The NRM “industry” in Australia is really more like a community.  Depending on where you are in Australia, your local NRM groups will be not-for-profit companies, government agencies, community groups and all sorts of different permutations of that.  Across all these different types of corporate vehicles, you meet some really passionate and interesting people from a wide range of backgrounds – conservation, farming, business, retirees, the works. They are really what keeps the whole NRM industry running.

The crowd at the recent Rangelands NRM AGM – a broad range of people attended from a really diverse set of backgrounds.

When we first met the NRM community, their work reminded me of the community we were part of when I was growing up on a small farm in the south-west of Western Australia.  A lot of passionate people, a lot of volunteers, all getting together to make their corner of the world just a little it better, in a bunch of different ways.  That includes things like helping advise on sustainable agricultural practices, fence off areas to protect them against feral animals, undertake weeding (like our Perth office team did before Christmas), running educational events, and all sorts of other things. Through these sorts of actions they manage, improve and protect the natural resources, and are a voice for the environment.

What we also saw was a need to help out with the technology side of things.

Our first, and probably the biggest, project with the NRM community was GRID.  Originally this was seen as a way to create a new corporate spatial system for the South West Catchments Council, one that was easy to use and tailored for the various activities that the NRM group undertook.  Keen to make sure the project delivered, we invested a lot of additional time and effort into the development of GRID on top of the funding we received through State NRM, including a second round to tweak GRID further.

We have been fortunate enough to be able to provide GRID to the NRM groups across Western Australia.  We’ve developed a way to do this that starts with a small project to establish GRID with the groups, customising it and setting up the various activities that they need.  Then for the ongoing costs, we also roll in monthly data updates of all their data, an annual training course wherever they wanted in their region (plus an administrator session), and unlimited phone and email support for their staff, and any of their community groups that use it.

Chris running some GRID training with the Peel Harvey Catchment Council

Making any generic product that has to suit a wide range of people means you’re not going to make everyone happy, and we take every bit of feedback about GRID very seriously.  We’ve been developing wish lists, capturing any and all feedback, and looking at the future of GRID and how we can look at making it even better in the next version – and how we fund it.  That’s the area that we’re actively looking at right now – pulling all the requirements together to start costing what it would take for the next version, and how we make this all stack up – not easy for a small business!

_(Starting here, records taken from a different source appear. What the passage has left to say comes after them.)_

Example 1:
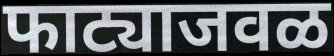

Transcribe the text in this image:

फाट्याजवळ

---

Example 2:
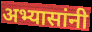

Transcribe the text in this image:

अभ्यासांनी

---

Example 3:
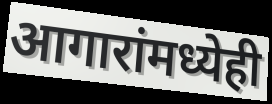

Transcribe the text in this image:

आगारांमध्येही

Along the way with GRID we’ve also delivered a lot of other projects in the NRM area, including web sites, spatial support and mapping, development of online shops, and we’ve even been involved in the grants process itself, through last year’s GRID Grants implementation (a lighter, simpler front end to GRID for the grants process that creates a baseline spatial area for the grants).

Spatial sciences has been a bit part of our history at Gaia Resources – we did, after all, start as a spatial company.  And when the South Coast NRM group, through Project Dieback, asked if we could help them with QGIS (a freely available, open source GIS package) training, we jumped at the chance, and created our freely available online QGIS training course.  Again, we invested heavily in this, and developed a course that has been taken up all over the world.

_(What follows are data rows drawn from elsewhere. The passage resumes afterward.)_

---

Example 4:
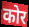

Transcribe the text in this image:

कोर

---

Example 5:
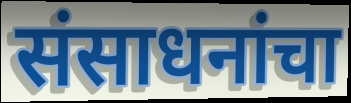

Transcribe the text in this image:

संसाधनांचा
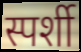
स्पर्शी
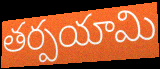
తర్పయామి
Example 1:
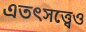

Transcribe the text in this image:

এতৎসত্ত্বেও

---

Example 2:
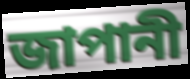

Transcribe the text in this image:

জাপানী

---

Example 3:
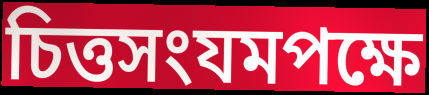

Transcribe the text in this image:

চিত্তসংযমপক্ষে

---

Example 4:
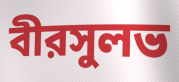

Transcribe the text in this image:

বীরসুলভ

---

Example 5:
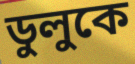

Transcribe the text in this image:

ডুলুকে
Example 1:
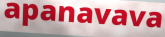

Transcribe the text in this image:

apanavava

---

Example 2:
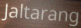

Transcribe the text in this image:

Jaltarang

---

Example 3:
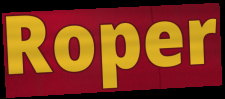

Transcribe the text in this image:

Roper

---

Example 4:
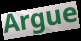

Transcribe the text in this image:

Argue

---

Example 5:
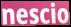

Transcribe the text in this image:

Our current map of the people who’ve asked for our training manual and data for the freely available online course.

The NRM community has been working hard, especially over the last year or so, at creating sustainable business models.  Meanwhile we’ve been looking at the same sort of business models and how we can make our technology offerings even more appropriate and sustainable.  We’re already working on an updated QGIS training course, pulling together GRID 2.0 requirements (which you can find in our Wish List) and even offering shared spatial services across the groups.

The best part of working with the NRM community is the people.  Frank, fearless and passionate, there’s no shortage of people telling us how we can improve and make things even better for them.  We’d love to hear from any NRM groups with ideas or requests for assistance – you can reach out via email, FacebookTwitter or LinkedIn.  While the NRM community continues to look after the natural resources of the world, we’ll keep on supporting them for as long as they’ll let us.

I hope that’s for a while to come yet.